Questo non significa che il successore, Paolo VI, sia stato un cattivo pontefice. Egli però si trovò a gestire una situazione ecclesiale impazzita, poiché le attese millenaristiche suscitate dal Concilio (certo oltre la volontà di Giovanni XXIII), congiunte con la contestazione del Sessantotto, resero la Chiesa ingovernabile ed i suoi membri agitati dall’insana smania di gettare a mare tutto quel che li aveva preceduti, per creare l’uomo nuovo e la Chiesa nuova, e portare “l’immaginazione al potere”, secondo gli slogan allora in voga. Paolo VI ritenne prioritario di salvare da quel diluvio universale la sostanza dottrinale (ad esempio imponendo la revisione dell’eretico catechismo olandese pubblicato dalla Conferenza episcopale di quel paese, o pubblicando documenti come la Humanae Vitae in campo morale, o il Credo del Popolo di Dio in campo dogmatico); ma in contropartita a tutto ciò e per placare i novatori, e in parte anche perché convintone, accettò gravi concessioni in ambito liturgico (pur sforzandosi di ridurle: ad es. reintroducendo nella messa l’Orate fratres ed il concetto stesso di sacrificio accanto a quello, prettamente protestante, di ‘cena del Signore’).

 

In tal modo però Paolo VI, credendo di salvare la dottrina sacrificando la liturgia, finì col sottostimare l’antico adagio per cui v’è diretta corrispondenza tra la lex orandi e la lex credendi; sicché, demolito l’antico edificio liturgico per costruirne uno totalmente nuovo (l’espressione è di Ratzinger, La mia vita, citato nella nostra pagina dedicata ai suoi scritti), era inevitabile che, a lungo andare, la percezione della millenaria fede cristiana venisse gravemente intaccata (oggi, ad es., 67% dei – pochi – praticanti francesi non credono più alla presenza reale, e un quarto nemmeno alla resurrezione: sondaggi de La Croix, quotidiano legato alla Conf.
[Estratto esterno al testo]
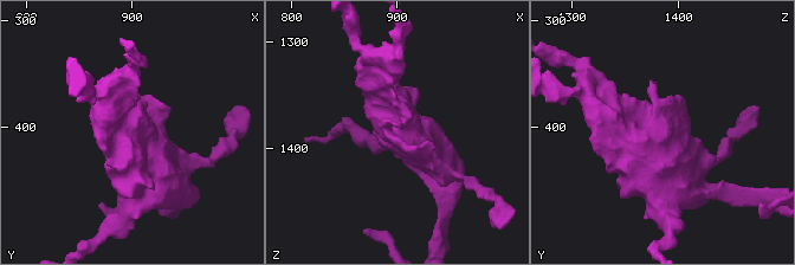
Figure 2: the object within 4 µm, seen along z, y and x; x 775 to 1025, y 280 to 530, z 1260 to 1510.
Now the EM. Look: em 3.6 µm planes (letters) at (902, 402, 1384).

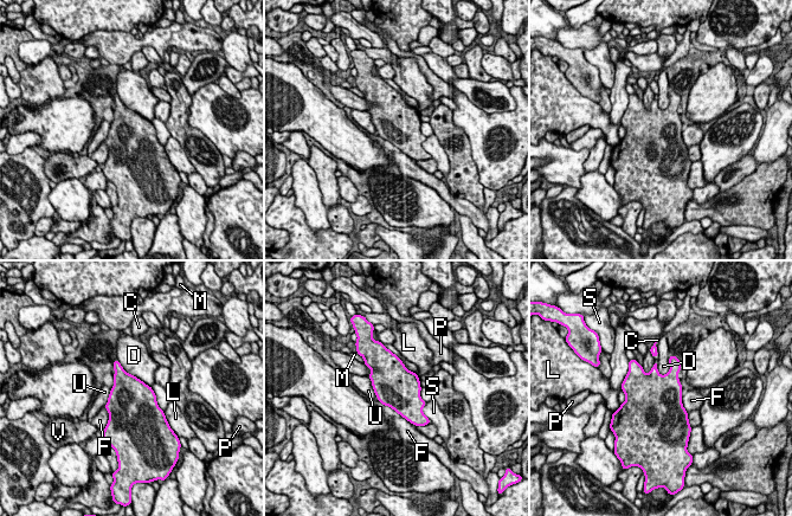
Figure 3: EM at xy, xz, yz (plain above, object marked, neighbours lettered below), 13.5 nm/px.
Pass. C, D, F, L, M, P, S, U and V are other cells; no lettered segment goes on from it.

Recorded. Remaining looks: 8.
Branch stops here. Look: em planes (letters) at (895, 265, 1765).

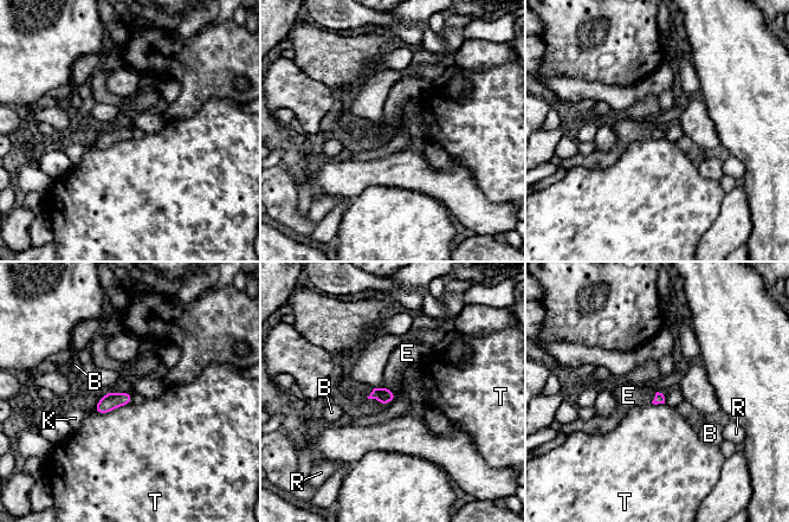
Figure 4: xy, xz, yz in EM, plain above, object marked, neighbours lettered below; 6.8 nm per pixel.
Attach at (401, 358) of figure 4. E is the same cell, B, K, R and T are other cells; the object passes into it along (383, 395), (388, 391), (401, 358) in figure 4; the cell continues.

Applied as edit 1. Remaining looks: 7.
Look: 3d 4 µm at (700, 685, 1470).

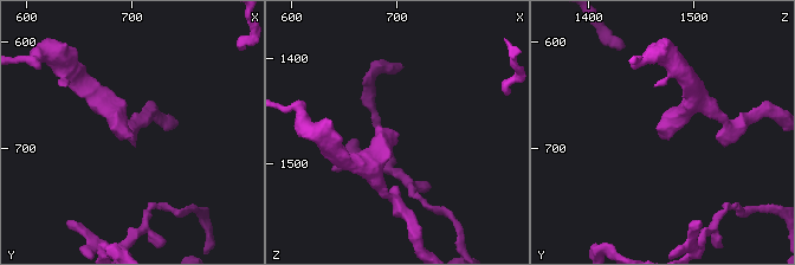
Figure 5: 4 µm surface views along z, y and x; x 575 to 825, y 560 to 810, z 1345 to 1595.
Shape alone is not enough. Look: em xy step 8 (tint) at (698, 688, 1470).

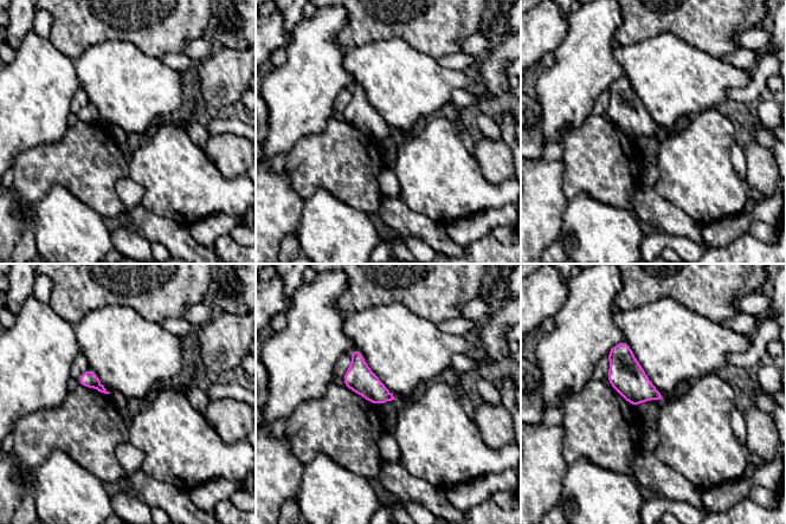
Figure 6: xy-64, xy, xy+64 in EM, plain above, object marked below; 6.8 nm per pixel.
Cut it another way. Look: em planes (letters) at the same point.

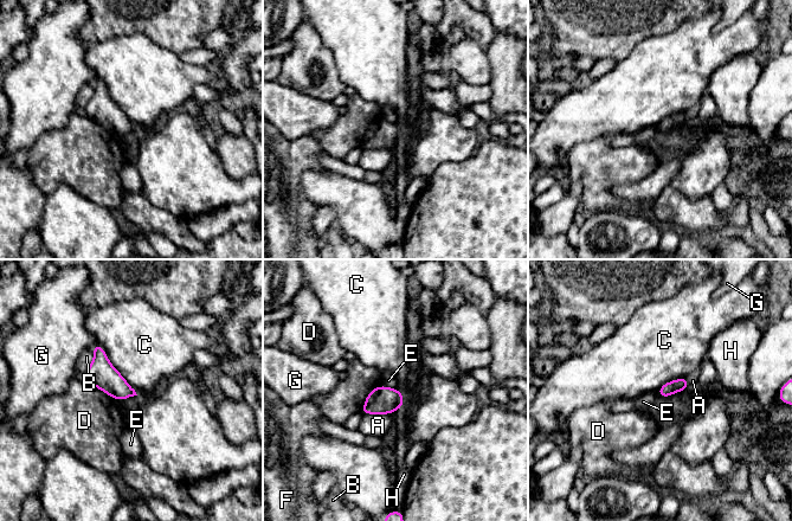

Episcop. franc.).

 

Paolo VI ebbe la lucidità di accorgersi, troppo tardi, del dramma e in una celebre omelia dichiarò: “da qualche fessura è entrato il fumo di Satana nel tempio di Dio. C’è il dubbio, l’incertezza, la problematica, l’inquietudine, l’insoddisfazione, il confronto. [..] Anche nella Chiesa regna questo stato di incertezza. Si credeva che dopo il Concilio sarebbe venuta una giornata di sole per la storia della Chiesa. È venuta invece una giornata di nuvole, di tempesta, di buio, di ricerca, di incertezza. [..] Crediamo in qualcosa di preternaturale venuto nel mondo proprio per turbare, per soffocare i frutti del Concilio Ecumenico, e per impedire che la Chiesa prorompesse nell’inno della gioia di aver riavuto in pienezza la coscienza di sé” (omelia del 29.6.1972, riportata qui). Secondo la testimonianza del filosofo Jean Guitton, avrebbe perfino detto “C'è un grande turbamento in questo momento nel mondo e nella Chiesa, e ciò che è in questione è la fede. Capita ora che mi ripeta la frase oscura di Gesù nel Vangelo di san Luca: Quando il Figlio dell'Uomo ritornerà, troverà ancora la fede sulla terra? Capita che escano dei libri in cui la fede è in ritirata su punti importanti, che gli episcopati tacciano, che non si trovino strani questi libri” (Jean Guitton, Paolo VI segreto, Ed. Paoline, 1985, p. 152). E per citare don Giussani, fondatore di Comunione e Liberazione: “Era stato Paolo VI che, con tutta buona fede, aveva visto favorevolmente una certa evoluzione della Chiesa. Ma tanta era la verità del suo amore alla Chiesa che, a un certo punto, dovette accorgersi del disastro cui la dinamica delle cose – pur [da lui] approvate – portava” (citato nel sito di Magister a questo link).

 

Poiché veramente, è il caso di dire in conclusione, “la crisi ecclesiale in cui oggi ci troviamo dipende in gran parte dal crollo della liturgia(Ratzinger, La mia vita, cit. nella pagina sui suoi scritti liturgici).